(DATASET EXCERPTS Opens)

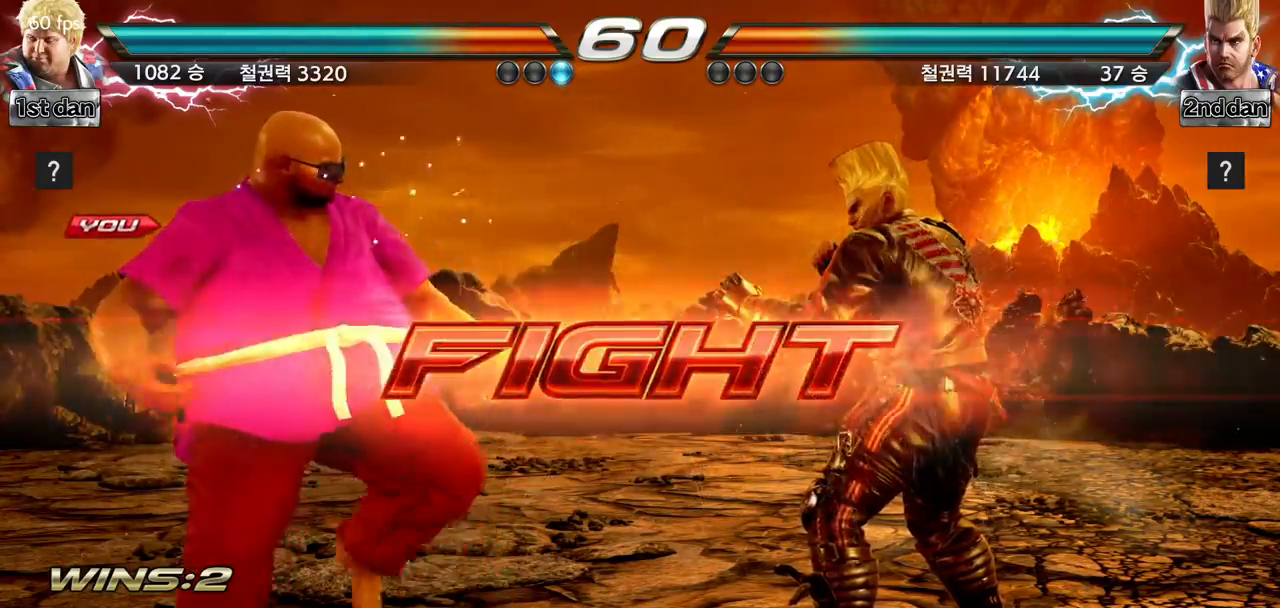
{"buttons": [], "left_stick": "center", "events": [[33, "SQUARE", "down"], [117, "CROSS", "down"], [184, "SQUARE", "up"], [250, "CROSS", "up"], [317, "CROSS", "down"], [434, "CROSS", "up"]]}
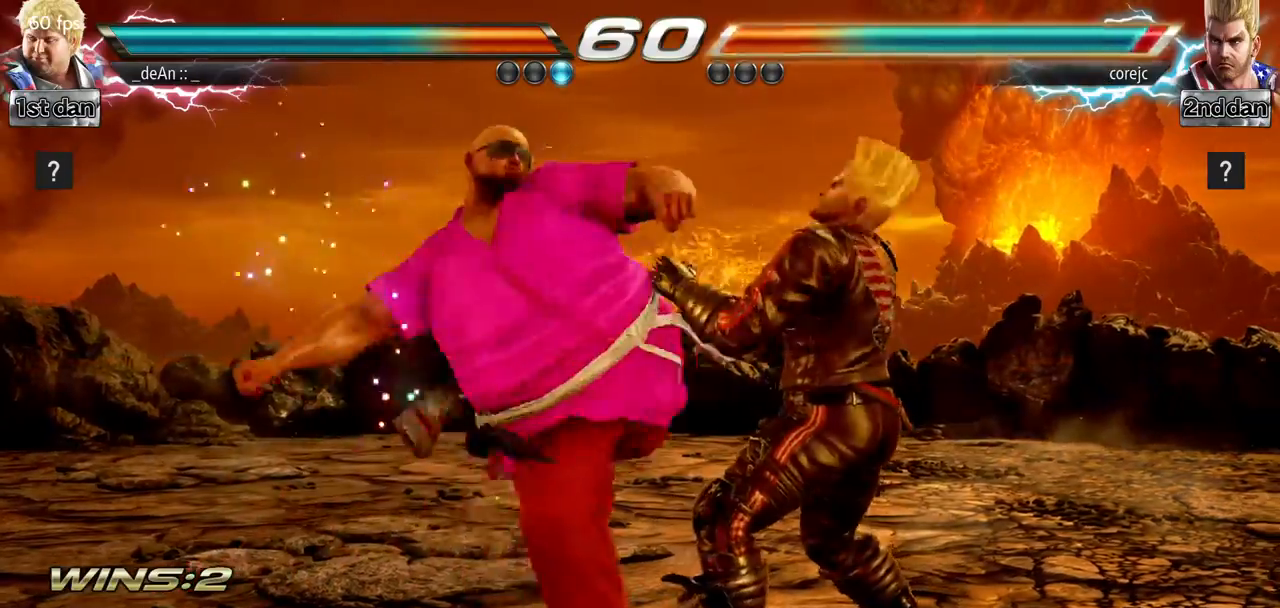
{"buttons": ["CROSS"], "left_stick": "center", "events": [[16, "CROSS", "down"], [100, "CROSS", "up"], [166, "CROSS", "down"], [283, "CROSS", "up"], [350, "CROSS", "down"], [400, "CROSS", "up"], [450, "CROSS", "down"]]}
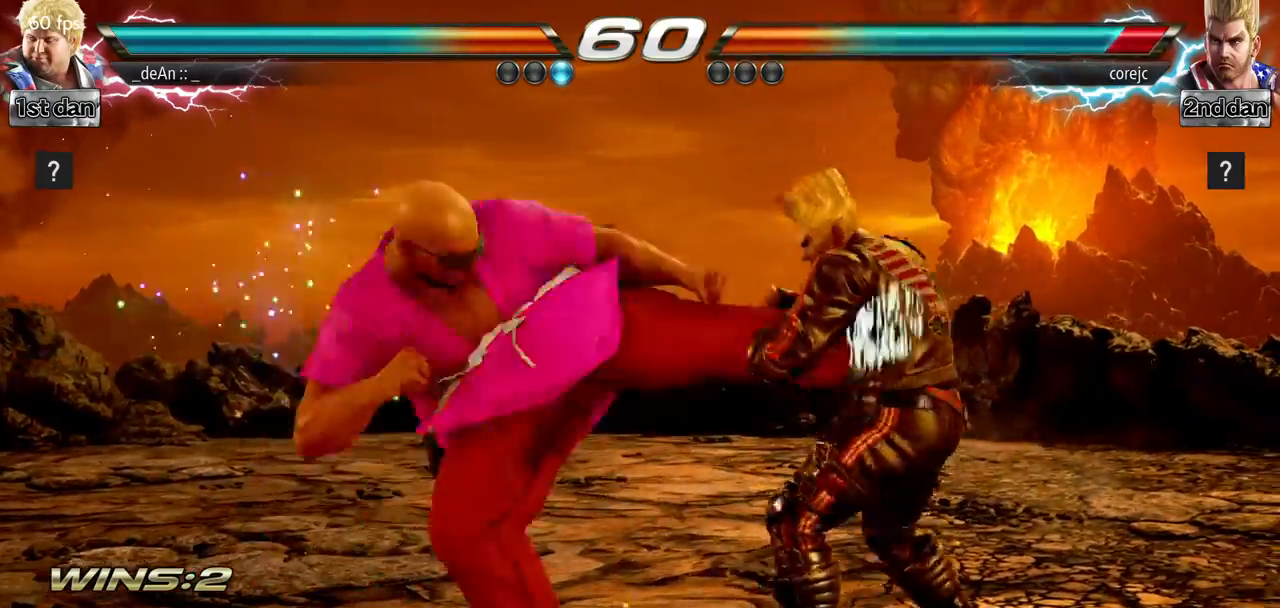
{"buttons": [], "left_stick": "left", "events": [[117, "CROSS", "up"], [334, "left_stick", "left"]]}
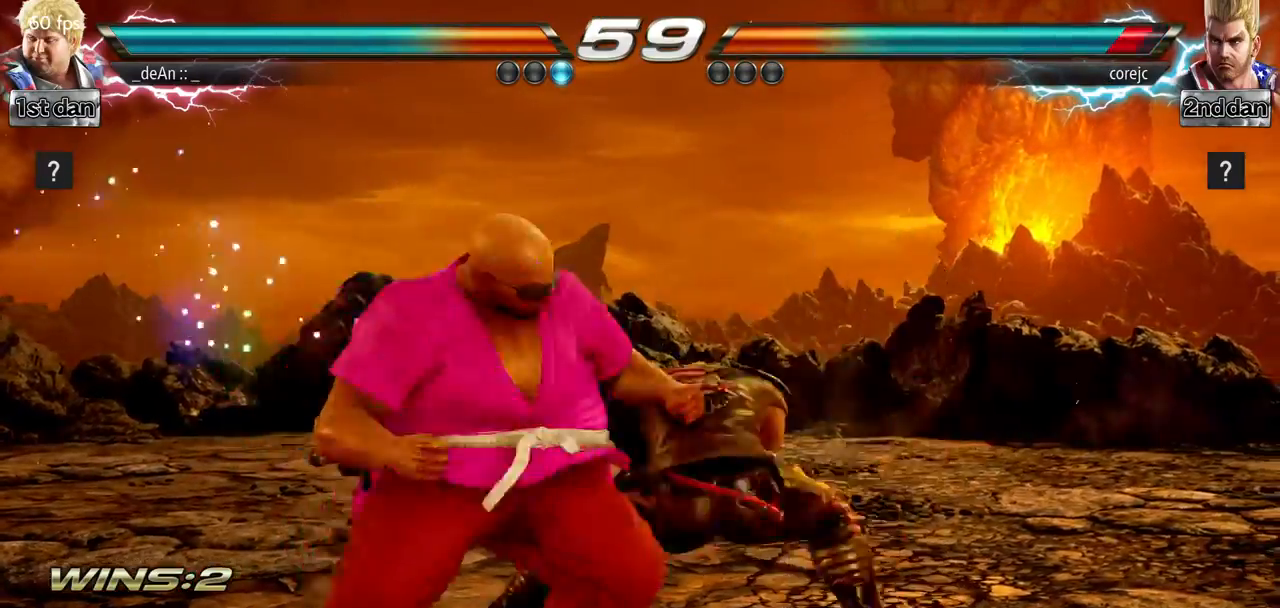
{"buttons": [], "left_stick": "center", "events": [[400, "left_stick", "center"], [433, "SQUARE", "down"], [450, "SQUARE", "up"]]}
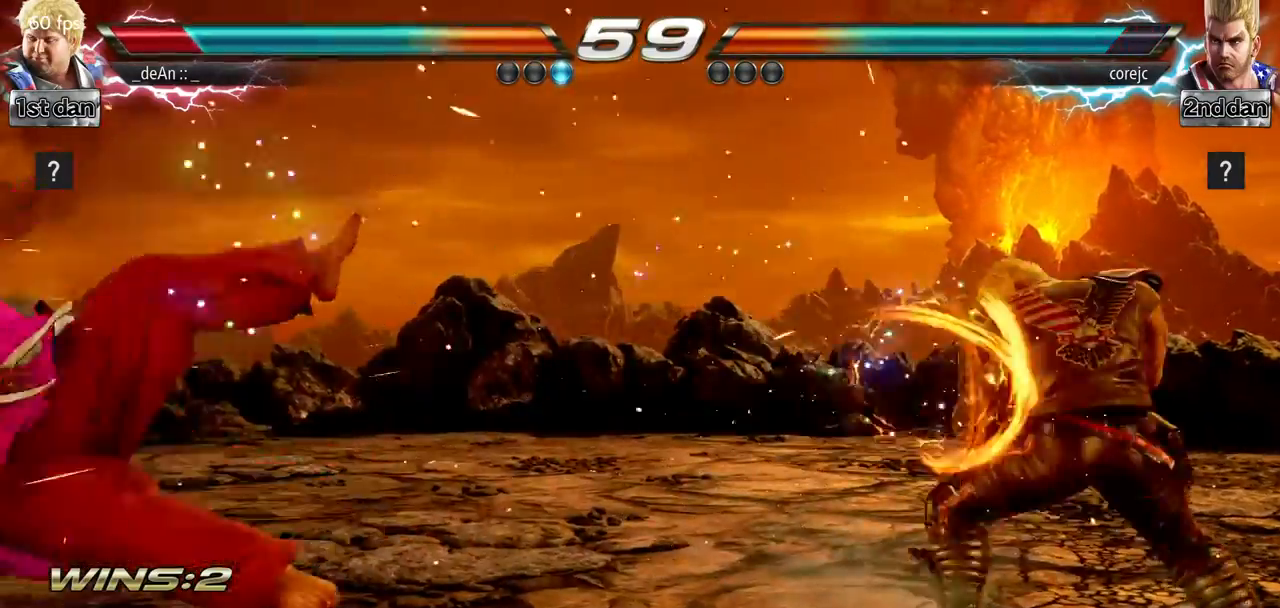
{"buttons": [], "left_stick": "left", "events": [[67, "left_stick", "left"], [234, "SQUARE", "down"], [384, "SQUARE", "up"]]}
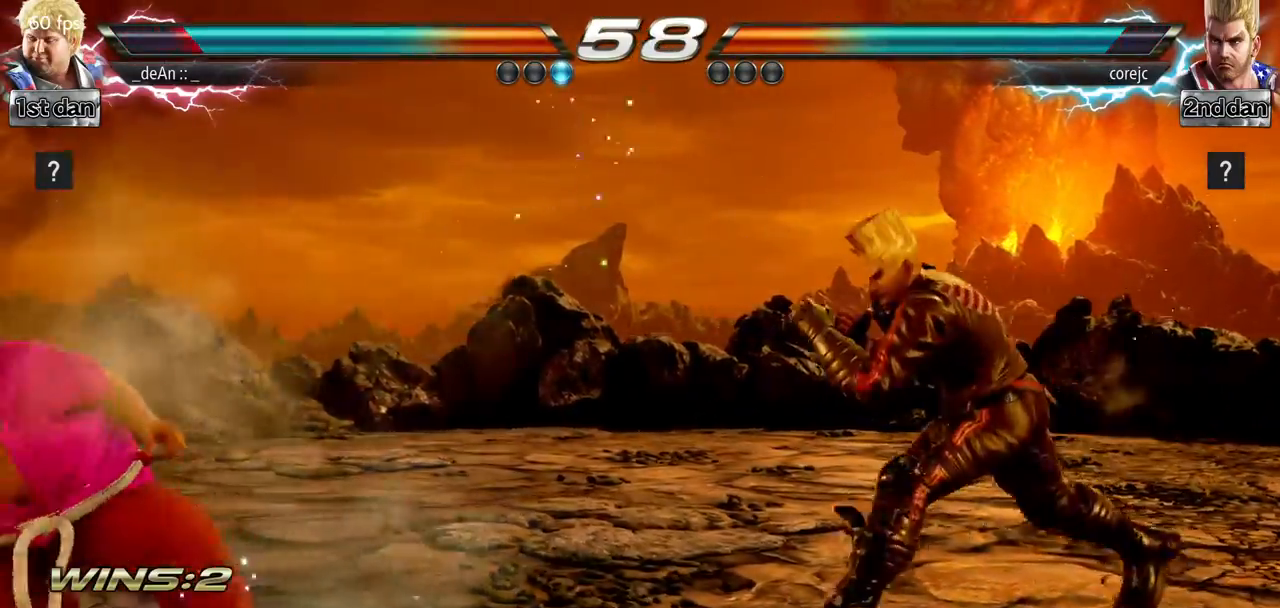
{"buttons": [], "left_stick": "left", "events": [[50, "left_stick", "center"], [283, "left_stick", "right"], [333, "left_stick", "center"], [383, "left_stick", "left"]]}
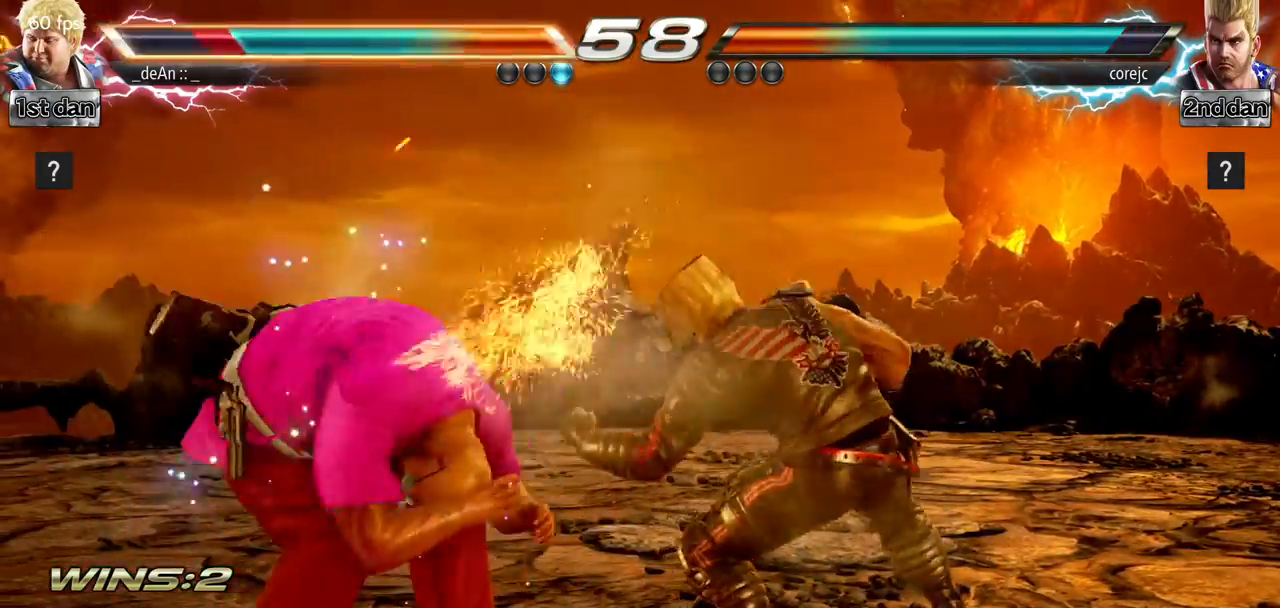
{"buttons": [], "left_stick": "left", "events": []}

(DATASET EXCERPTS Closes)

* [TASK PROMPT]: When repeating the entries, leave out every picture and keep the rest exact.

* [WRITTEN REPLY]:
{"buttons": [], "left_stick": "center", "events": [[33, "SQUARE", "down"], [117, "CROSS", "down"], [184, "SQUARE", "up"], [250, "CROSS", "up"], [317, "CROSS", "down"], [434, "CROSS", "up"]]}
{"buttons": ["CROSS"], "left_stick": "center", "events": [[16, "CROSS", "down"], [100, "CROSS", "up"], [166, "CROSS", "down"], [283, "CROSS", "up"], [350, "CROSS", "down"], [400, "CROSS", "up"], [450, "CROSS", "down"]]}
{"buttons": [], "left_stick": "left", "events": [[117, "CROSS", "up"], [334, "left_stick", "left"]]}
{"buttons": [], "left_stick": "center", "events": [[400, "left_stick", "center"], [433, "SQUARE", "down"], [450, "SQUARE", "up"]]}
{"buttons": [], "left_stick": "left", "events": [[67, "left_stick", "left"], [234, "SQUARE", "down"], [384, "SQUARE", "up"]]}
{"buttons": [], "left_stick": "left", "events": [[50, "left_stick", "center"], [283, "left_stick", "right"], [333, "left_stick", "center"], [383, "left_stick", "left"]]}
{"buttons": [], "left_stick": "left", "events": []}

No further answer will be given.